To assess whether (putatively) adaptive variation within each species showed patterns of introgression that differed from other loci we first conducted outlier analyses on each species separately using the source populations for B. vittatum and samples from Albany and Fremantle (prior to the introduction of B. vittatum) for B. auratum. Several methods of outlier detection were used. The first was a Bayesian model-based approach, conducted using Bayescan 2.0 (Foll and Gaggiotti, 2008). This method has been shown to have lower rates of type 1 errors, and SNP loci with a q-value of less than 0.1 were considered to be under directional selection.
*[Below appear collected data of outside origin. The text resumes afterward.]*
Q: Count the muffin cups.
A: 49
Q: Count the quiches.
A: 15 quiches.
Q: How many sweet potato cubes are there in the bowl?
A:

The second method was a principal component approach to identify outlier loci, using the R package ‘PCAdapt’ (Privé et al, 2020), which is more powerful than other outlier detection methods in the presence of population divergence (Luu et al, 2017). We accounted for loci that were close in proximity to each other by applying a linkage disequilibrium thinning step, and used false discovery rate (FDR) to identify outliers while adjusting for multiple comparisons, using the R package ‘qvalue’ (Storey et al, 2019). Loci with a q-value less than 0.05 were retained as putative outlier loci for each species. Third, we used the R package ‘Outflank’ (Whitlock and Lotterhos, 2015) to identify outlier loci based on atypical values of FST.
We then used BLAST (Altschul et al, 1990) to see if the sequences of any loci with potentially interesting patterns (including outlier loci and alleles unique to B. vittatum source populations that increased in frequency in the admixed population) were associated with genic regions. For B. vittatum loci that increased in frequency, we conducted an initial general nucleotide blast search (blastn) using both the megablast (for highly similar sequences) and discontiguous megablast (for more dissimilar sequences such as sequences from different species) settings. A match was considered significant with an e-score of 1x10-10 or less. Due to the underrepresentation of chromosome level genome assemblies (including annotation) for gastropods, and the short sequence length (69 base pairs) of SNP sequences, few matches resulted from a general nucleotide blast. We also blasted our sequences against the ‘whole-genome shotgun contigs’ database, including gastropod genomes assembled to the level of contigs or scaffolds. If any loci significantly matched part of another gastropod species assembly, we used the matching region, plus surrounding base pairs to provide a longer sequence (150 base pairs) to blast.